Homunculus

When I was a child I learned that in some traditional folklore, it was believed that inside of every human there is a miniature fully formed human, a homunculus, which is the true source of human intelligence. Sort of like having an operator inside a robot.

Of course this leads to a reductio ad absurdum. If you follow this concept to its logical conclusion, then it’s homunculi all the way down.

Yet we do something vaguely analogous in software. We build software that is based on other software, and below that is still other software. Eventually you get down to the actual processing hardware, but these days that is indeed many levels down.

The fascinating responses to yesterday’s post revived an old idea that I had pondered quite a few years ago. Suppose you made a simulated world, and populated it with virtual people. Then suppose each of these people was actually a colony of virtual beings, collectively charged with keeping their uber-individual functioning.

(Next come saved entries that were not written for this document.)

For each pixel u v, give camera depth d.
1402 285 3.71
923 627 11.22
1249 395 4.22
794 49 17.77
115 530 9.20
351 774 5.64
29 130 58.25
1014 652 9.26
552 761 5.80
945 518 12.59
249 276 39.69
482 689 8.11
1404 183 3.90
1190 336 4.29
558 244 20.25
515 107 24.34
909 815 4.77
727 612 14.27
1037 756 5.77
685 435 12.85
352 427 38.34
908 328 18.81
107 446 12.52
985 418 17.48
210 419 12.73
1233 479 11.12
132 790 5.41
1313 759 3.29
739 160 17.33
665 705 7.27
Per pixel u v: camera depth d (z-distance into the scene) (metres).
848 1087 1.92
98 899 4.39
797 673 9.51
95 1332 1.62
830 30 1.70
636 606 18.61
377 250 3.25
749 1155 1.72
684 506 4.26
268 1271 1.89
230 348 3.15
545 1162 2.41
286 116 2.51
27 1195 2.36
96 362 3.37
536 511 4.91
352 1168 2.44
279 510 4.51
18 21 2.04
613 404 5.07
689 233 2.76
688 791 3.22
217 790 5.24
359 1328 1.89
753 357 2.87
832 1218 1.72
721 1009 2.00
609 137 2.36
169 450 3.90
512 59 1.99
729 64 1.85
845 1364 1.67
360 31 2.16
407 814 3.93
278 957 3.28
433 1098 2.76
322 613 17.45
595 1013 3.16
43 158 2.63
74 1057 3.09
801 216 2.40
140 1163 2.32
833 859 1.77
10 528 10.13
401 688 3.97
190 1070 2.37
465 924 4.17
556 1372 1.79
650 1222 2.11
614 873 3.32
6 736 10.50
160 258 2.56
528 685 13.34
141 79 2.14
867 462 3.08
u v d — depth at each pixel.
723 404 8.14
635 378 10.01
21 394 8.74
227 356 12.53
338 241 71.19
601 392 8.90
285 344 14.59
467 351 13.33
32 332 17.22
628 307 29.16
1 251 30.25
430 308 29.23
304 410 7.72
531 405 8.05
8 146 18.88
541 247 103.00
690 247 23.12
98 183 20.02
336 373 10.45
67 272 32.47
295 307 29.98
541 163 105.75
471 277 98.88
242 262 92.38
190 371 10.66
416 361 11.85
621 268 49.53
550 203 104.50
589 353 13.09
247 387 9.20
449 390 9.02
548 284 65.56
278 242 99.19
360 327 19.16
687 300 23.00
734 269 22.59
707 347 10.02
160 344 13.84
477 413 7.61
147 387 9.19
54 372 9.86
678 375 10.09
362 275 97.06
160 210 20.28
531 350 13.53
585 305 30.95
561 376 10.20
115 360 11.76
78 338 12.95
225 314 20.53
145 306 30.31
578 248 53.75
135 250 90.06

Now suppose you made this recursive. It would be fascinating to implement such a system, and try to understand its properties.

Precedents abound in literature, ranging from The Thirteenth Floor to the scene with Burt Reynolds and Tony Randall in Woody Allen’s extremely loose adaptation of Everything You Always Wanted to Know About Sex * But Were Afraid to Ask.

But suppose we were to try this sort of thing for real. I suspect we would quickly learn that there are non-obvious rules to working versions of such systems.